Yawen Hsiao, a spokeswoman for AUO, wasn’t immediately aware of the complaint when contacted by phone yesterday. She declined to comment further.

AUO, Taiwan’s second-largest maker of LCDs, and six of its executives were indicted last year for allegedly conspiring to fix prices of flat-panel screens sold worldwide, the Justice Department said in June 2010. The conspiracy ran from 2001 to 2006, the agency said. Apple Inc., Dell Inc. and HP were among the companies directly affected by the alleged scheme, the agency said.
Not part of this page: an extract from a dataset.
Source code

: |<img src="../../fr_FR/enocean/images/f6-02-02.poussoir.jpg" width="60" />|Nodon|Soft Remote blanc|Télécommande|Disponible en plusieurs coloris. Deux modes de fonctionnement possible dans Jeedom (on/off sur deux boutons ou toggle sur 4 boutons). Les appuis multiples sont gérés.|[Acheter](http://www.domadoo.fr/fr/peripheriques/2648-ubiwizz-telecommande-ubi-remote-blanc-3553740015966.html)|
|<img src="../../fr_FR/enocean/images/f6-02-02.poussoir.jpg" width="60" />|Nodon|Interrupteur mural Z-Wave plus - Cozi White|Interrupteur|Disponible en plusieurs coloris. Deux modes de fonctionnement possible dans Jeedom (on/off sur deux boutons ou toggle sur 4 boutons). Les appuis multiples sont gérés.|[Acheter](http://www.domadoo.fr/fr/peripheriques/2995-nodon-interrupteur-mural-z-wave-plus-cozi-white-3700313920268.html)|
AUO, based in Hsinchu, Taiwan, said at the time “the facts of the case do not warrant such charges.”

The case is Hewlett-Packard Co. v. AU Optronics Corp., 11-4116, U.S. District Court, Northern District of California (San Francisco).


Ex-Credit Suisse Broker Butler Is Resentenced to Five Years

Former Credit Suisse Group AG broker Eric Butler, convicted by a jury of securities fraud in 2009, won’t have his prison sentence extended after pleading guilty to seven wire-fraud counts stemming from the same actions.

Butler, 39, was resentenced to five years in prison yesterday by U.S. District Judge Jack B. Weinstein in Brooklyn, New York, and ordered to surrender Sept. 9 at the federal prison in Fort Dix, New Jersey. In January 2010, the judge imposed the same penalty for Butler’s jury convictions for securities fraud, conspiracy to commit securities fraud and conspiracy to commit wire fraud.

“I regret my actions,” Butler told Weinstein before he was sentenced.

Butler and his partner, Julian Tzolov, were convicted in 2009 of intentionally misleading clients about securities purchased on their behalf.

The federal appeals court in Manhattan in June overturned Butler’s securities-fraud conviction, saying it should have been tried in federal court in Manhattan rather than in Brooklyn. It upheld his two conspiracy convictions. Butler then successfully got the wire-fraud counts moved to Brooklyn and consented to having the securities-fraud count there as well. He also pleaded guilty to the securities-fraud count.

The case is U.S. v. Tzolov, 08-cr-370, U.S. District Court, Eastern District of New York (Brooklyn).